Untuk hikmah yang didapatkan dari pernikahan yang sudah dicatatkan secara sah menurut agama dan hukum di Indonesia ialah, mendapatkan hak dalam keluarganya. Apabila ada urusan yang berkaitan dengan kepengurusan di pernikahan akan dilayani dengan sepenuh hati.
Pendapat Ulama dan KHI Tentang Perkawinan Wanita Hamil
Pendapat para ulama tentang perkawinan wanita hamil
Pendapat pertama Imam Ahmad bin Hanbali, bahwa perkawinan antara wanita hamil dengan pria zina tidak diperbolehkan sampai melahirkan.
Kedua, mazhab Syafi'i mengatakan bahwa boleh menikah dengan wanita hamil karena zina atas nama orang yang menghamilinya atau atas nama orang lain. Tapi jangan salah paham. Apakah dia bebas dari dosa perzinahan atau apakah dia bebas dari murka Allah? Sama sekali tidak. Ini dari sudut pandang hukum. Menurut mazhab ini, wanita yang berzina bukanlah iddah. Adapun perkawinan, perkawinan itu tetap sah.
Pendapat ketiga dari Malikiyah, pernikahannya tidak sah kecuali dengan laki-laki yang melahirkannya dan dia harus memenuhi syarat yaitu dia harus bertaubat terlebih dahulu.
Pendapat keempat madzhab Hanafiyyah adalah masih adanya perbedaan pendapat dalam pendanaan, antara lain: Pernikahan tetap sah, baik dengan laki-laki yang menghamili atau tidak, Pernikahan sah dengan syarat harus dengan laki-laki yang menghamili, dan tidak boleh di kumpuli kecuali sudah melahirkan, Boleh nikah dengan orang lain asal sudah melahirkan, Boleh nikah asal sudah melewati masa haid dan suci, dan ketika sudah menikah maka tidak boleh dikumpuli kecuali sudah melewati masa istibro (masa menunggu bagi seorang wanita setelah mengandung).

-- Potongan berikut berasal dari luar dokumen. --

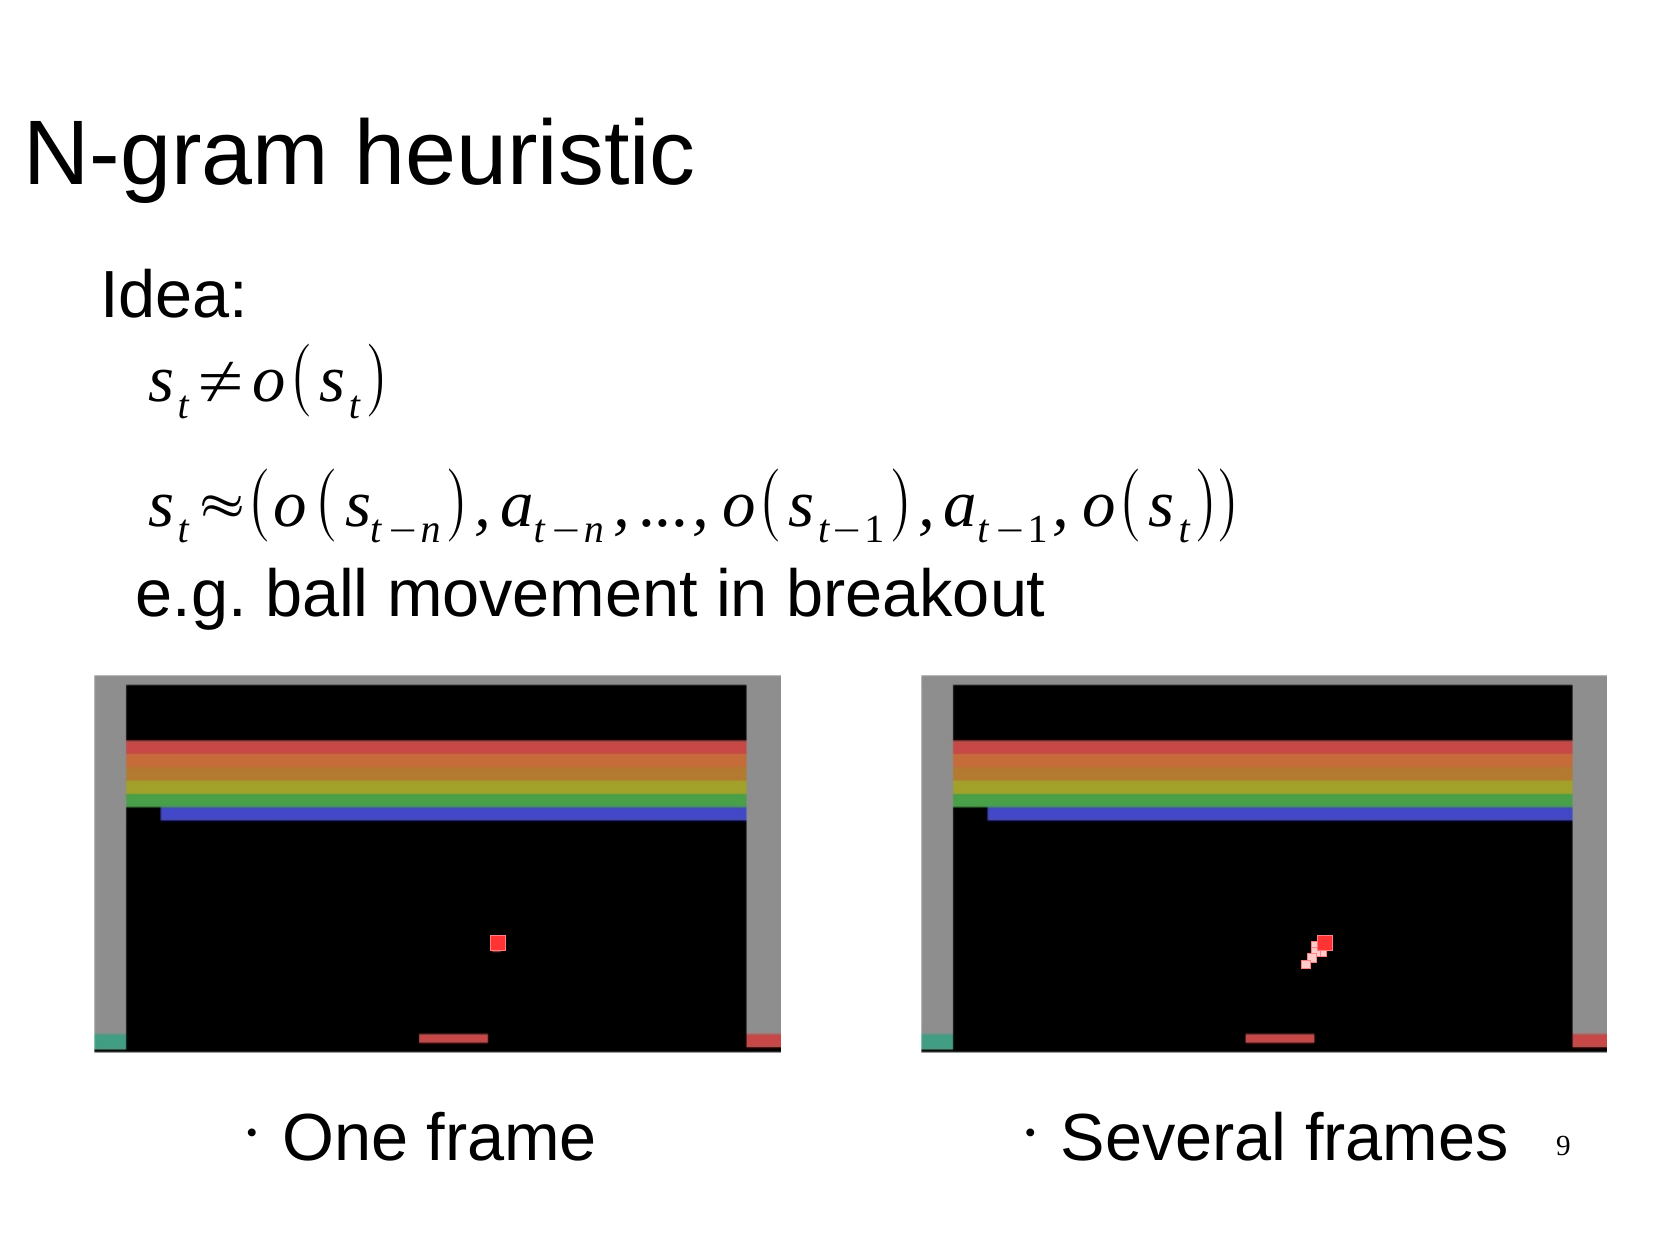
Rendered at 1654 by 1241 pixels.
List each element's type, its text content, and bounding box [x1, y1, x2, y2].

picture [94, 675, 781, 1053]
text_box Idea: e.g. ball movement in breakout [64, 238, 1255, 649]
text_box [490, 935, 506, 951]
text_box [1301, 935, 1333, 969]
text_box One frame [10, 1099, 837, 1175]
title N-gram heuristic [23, 49, 1512, 257]
chart [131, 463, 1256, 550]
text_box Several frames [837, 1099, 1654, 1175]
picture [921, 675, 1607, 1053]
chart [131, 339, 403, 426]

Dalam Instruksi Presiden No. 1 Tahun 1991 tentang penyebarluasan Kompilasi Hukum Islam (KHI), Bab VIII Kawin Hamil sama dengan persoalan menikahkan wanita hamil. Pasal 53 dari Bab tersebut berisi tiga (3) ayat :
- Seorang wanita hamil di luar nikah, dapat dinikahkan dengan pria yang menghamilinya.
- Perkawinan dengan wanita hamil yang disebut pada ayat (1) dapat dilangsungkan tanpa menunggu lebih dulu kelahiran anaknya.
- Dengan dilangsungkan perkawinan pada saat wanita hamil, tidak diperlukan perkawinan ulang setelah anak yang dikandung lahir.
Menurut Kompilasi Hukum Islam (KHI), nikah hamil itu difatwakan dalam kategori hukum bisa, belum tentu setelah hidup berdasarkan hukum umum. Padahal, definisinya adalah apakah boleh hamil menetap di KHI dan bergerak kurang lebih dari pemukiman dengan hukum umum. Kompromi ini dibuat dari ingatan Padahal, realitanya masalah ini menjadi ikhtilaf dalam fikih mempertimbangkan faktor sosiologis dan psikologis. Dari berbagai faktor Dari sini ditarik kesimpulan dengan istilah prinsip istislah. Jadi, Tim penyusun KHI menilai lebih masuk akal untuk mengizinkan pernikahan hamil bukannya mengingkarinya, tentunya dengan beberapa syarat.
Perceraian
Upaya yang dilakukan untuk menghindari perceraian dalam islam, Manakala "Nusyuz" (ketercelaan) tersebut datang dan tumbuh dari pihak isteri, maka suami berkewajiban terlebih dahulu untuk memberi pengajaran kepada isterinya dengan tindakan sebagai berikut:
- Isteri diberi nasihat tentang berbagai kemungkinan negatif dan positif (at-tarhib wa tarhib)
- Apabila usaha dan langkah pertama tidak berhasil, langkah kedua adalah pisah tempat tidur suami dengan isteri, meskipun masih dalam satu rumah. Cara ini dimaksudkan agar dalam "kesendirian tidurnya" ia memikirkan untung rugi dari semua perilakunya.
- Apabila langkah kedua tersebut tidak juga berubah pendirian si isteri, maka langkah ketiga adalah melakukan tindakan pemukulan, namun tidak sampai pada tataran melukai dan membahayakan.